That said, Trump has still done something right. Even if just one injustice is corrected, the occasion is worth celebrating.
Johnson was one of the felons featured in a 2013 American Civil Liberties Union report on the lengthy prison sentences meted out to non-violent offenders. The mother of five, her life had fallen apart after she was divorced and lost her job with FedEx. She filed for bankruptcy and lenders foreclosed on her house. As if that weren’t enough, her youngest son was killed in a motorcycle accident.
Johnson said she became involved in the drug ring as a way to make ends meet; she claims that she never made any drug deals or sold drugs herself but merely relayed messages among others involved. But federal prosecutors gave promises of leniency to several others in the drug ring in exchange for their testimony against Johnson. And, despite a clean record prior to her arrest, she was convicted of several counts and sentenced to life without parole plus 25 years. Killers have gotten less time.
It is hard to imagine that a white mother with the same clean record and minimal involvement in a drug-trafficking scheme would have been condemned to spend the rest of her life in prison. The ACLU found “a staggering racial disparity in life-without-parole sentencing for nonviolent offenses. . . Blacks are disproportionately represented in the nationwide prison and jail population, but the disparities are even worse . . . among the nonviolent LWOP population. . . .The ACLU estimates that nationwide, 65.4 percent of prisoners serving LWOP for nonviolent offenses are Black, 17.8 percent are white, and 15.7 percent are Latino.”
The popularity of life-without-parole sentences is a fairly recent feature of a criminal justice system that has become, if anything, more weighed down with unconscious prejudices over the last several decades. Sentencing felons to life without parole became more popular after the U.S. Supreme Court briefly banned the death penalty in the 1970s; it seems rational that judges, jurors and legislators would have sought out a way to confine the most violent offenders indefinitely.
But only fear, propaganda and frank racism can explain the explosion in life-without-parole sentences for non-violent crimes. In stark contrast to the sensible public conversation around the opioid epidemic, prosecutors, state legislators, police officers and members of Congress spent the 1970s and ‘80s loudly characterizing the crack epidemic as an existential threat to cities around the country — and perhaps to the nation itself. The only response, they claimed, was to lock up any and all involved for long stretches. Is it mere coincidence that the crack epidemic mostly involved black Americans?
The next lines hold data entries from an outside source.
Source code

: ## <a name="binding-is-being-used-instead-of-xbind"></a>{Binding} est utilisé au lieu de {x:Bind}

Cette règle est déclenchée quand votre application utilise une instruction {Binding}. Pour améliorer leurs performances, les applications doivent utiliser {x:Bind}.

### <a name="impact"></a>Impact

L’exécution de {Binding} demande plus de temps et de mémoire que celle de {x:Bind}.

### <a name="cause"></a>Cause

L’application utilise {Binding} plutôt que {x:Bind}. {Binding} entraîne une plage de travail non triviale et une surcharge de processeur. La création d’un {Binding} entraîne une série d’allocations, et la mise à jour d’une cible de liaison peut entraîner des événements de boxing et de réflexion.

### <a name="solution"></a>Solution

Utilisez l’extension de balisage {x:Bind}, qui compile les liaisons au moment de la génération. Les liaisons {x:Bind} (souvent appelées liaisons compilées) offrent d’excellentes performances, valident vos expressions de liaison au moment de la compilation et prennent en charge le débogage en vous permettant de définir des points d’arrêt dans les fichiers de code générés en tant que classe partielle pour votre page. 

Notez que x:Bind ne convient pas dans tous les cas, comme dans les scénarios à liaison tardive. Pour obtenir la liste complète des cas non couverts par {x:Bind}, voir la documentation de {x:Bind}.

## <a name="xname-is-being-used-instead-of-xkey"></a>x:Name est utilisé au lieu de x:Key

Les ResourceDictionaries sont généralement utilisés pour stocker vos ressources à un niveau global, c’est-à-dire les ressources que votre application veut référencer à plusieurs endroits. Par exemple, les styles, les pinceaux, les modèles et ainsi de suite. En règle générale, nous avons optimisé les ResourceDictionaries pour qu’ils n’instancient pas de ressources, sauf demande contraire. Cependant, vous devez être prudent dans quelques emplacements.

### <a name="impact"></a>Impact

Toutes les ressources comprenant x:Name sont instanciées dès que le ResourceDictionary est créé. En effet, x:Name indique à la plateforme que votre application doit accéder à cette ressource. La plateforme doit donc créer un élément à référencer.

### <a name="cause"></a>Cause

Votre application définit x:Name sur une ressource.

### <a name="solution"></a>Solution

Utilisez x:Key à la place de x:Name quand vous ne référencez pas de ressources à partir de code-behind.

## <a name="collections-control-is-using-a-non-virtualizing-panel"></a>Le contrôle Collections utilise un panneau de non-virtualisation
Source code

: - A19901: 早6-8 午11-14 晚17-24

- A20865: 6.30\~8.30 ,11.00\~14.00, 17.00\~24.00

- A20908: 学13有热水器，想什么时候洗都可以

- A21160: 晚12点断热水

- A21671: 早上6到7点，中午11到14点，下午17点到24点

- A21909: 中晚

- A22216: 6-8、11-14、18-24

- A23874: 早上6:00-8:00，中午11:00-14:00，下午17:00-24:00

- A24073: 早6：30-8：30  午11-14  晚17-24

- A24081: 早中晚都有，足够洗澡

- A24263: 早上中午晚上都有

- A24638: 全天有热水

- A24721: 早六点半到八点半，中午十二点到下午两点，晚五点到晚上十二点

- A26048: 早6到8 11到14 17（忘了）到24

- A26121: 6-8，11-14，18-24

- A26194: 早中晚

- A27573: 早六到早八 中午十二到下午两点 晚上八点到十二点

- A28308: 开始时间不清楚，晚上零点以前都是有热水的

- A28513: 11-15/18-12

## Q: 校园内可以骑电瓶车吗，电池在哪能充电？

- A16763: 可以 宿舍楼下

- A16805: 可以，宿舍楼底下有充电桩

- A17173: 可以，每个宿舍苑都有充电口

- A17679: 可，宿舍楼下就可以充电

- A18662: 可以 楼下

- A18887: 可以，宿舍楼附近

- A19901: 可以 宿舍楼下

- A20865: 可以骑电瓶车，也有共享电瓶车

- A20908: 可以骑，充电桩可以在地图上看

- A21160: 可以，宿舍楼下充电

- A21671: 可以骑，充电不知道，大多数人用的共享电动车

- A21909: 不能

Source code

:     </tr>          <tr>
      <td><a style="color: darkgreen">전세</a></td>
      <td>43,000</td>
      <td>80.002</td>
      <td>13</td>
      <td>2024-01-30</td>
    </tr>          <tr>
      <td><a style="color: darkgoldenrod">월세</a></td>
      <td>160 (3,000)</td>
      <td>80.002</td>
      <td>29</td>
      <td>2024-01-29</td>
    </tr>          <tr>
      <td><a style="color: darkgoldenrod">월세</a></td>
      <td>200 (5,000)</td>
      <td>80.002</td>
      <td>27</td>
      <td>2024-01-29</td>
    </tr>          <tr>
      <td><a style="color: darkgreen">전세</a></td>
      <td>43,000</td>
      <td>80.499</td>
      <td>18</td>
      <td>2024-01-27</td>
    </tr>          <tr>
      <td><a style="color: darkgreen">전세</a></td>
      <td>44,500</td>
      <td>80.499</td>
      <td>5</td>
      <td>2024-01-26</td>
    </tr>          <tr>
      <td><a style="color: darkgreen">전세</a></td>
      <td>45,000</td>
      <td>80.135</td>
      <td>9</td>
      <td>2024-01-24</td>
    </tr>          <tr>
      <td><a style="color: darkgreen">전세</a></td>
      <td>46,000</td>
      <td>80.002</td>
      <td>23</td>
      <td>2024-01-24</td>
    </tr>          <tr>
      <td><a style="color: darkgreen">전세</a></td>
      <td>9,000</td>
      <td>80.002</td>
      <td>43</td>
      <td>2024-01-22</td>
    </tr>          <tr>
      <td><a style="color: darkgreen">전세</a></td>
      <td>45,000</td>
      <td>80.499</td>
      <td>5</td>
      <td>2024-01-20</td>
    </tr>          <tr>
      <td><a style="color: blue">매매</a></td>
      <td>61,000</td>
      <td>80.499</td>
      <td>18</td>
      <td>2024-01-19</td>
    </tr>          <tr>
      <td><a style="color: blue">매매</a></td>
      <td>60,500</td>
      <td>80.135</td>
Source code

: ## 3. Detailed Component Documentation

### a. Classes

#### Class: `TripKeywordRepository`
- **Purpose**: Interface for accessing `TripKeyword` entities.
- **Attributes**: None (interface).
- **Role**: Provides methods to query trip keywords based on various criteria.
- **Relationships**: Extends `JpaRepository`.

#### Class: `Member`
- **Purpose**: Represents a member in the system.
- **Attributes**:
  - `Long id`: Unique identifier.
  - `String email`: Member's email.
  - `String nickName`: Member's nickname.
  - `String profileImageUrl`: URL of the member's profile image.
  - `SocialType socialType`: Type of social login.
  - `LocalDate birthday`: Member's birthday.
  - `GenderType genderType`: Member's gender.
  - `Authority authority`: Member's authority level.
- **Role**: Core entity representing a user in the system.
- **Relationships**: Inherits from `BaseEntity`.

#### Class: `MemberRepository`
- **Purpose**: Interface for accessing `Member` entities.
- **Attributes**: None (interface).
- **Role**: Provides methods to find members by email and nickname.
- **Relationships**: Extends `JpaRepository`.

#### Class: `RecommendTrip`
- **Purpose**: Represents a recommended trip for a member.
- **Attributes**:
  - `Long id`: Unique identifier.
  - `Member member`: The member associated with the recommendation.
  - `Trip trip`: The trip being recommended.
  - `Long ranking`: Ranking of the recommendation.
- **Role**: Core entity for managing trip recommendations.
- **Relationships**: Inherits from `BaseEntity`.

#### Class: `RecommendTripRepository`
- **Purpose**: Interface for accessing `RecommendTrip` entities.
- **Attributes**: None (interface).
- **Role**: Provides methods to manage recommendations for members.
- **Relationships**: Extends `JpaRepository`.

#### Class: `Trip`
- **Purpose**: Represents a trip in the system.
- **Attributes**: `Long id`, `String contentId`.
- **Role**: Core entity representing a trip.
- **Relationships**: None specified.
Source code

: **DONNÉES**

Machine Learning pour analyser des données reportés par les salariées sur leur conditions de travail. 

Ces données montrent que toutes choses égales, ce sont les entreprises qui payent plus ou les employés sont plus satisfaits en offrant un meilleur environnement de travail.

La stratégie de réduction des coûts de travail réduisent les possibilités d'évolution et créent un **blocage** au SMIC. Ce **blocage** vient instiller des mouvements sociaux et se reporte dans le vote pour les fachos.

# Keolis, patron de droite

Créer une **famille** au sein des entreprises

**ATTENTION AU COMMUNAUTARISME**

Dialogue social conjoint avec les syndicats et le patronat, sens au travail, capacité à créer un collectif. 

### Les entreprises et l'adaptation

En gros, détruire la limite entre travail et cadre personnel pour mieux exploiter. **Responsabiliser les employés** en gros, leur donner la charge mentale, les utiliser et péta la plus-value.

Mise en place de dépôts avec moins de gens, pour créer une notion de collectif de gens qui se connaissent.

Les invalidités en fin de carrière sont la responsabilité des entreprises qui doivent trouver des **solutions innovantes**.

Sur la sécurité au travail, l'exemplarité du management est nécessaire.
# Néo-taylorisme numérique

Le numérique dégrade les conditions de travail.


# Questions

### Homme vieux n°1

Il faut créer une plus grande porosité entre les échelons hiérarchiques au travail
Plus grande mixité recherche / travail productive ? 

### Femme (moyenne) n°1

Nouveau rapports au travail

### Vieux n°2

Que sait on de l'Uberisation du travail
The only glimmer of hope for those who remain incarcerated for life as a result of those wretched policies is clemency from the president. So it seems reasonable to suggest that advocates for sentencing reform round up as many Trump-friendly celebrities as they can — where are you, Rosanne Barr? — and show them videos of sympathetic non-violent felons. If that’s the way to get more of them out of prison, let’s get started.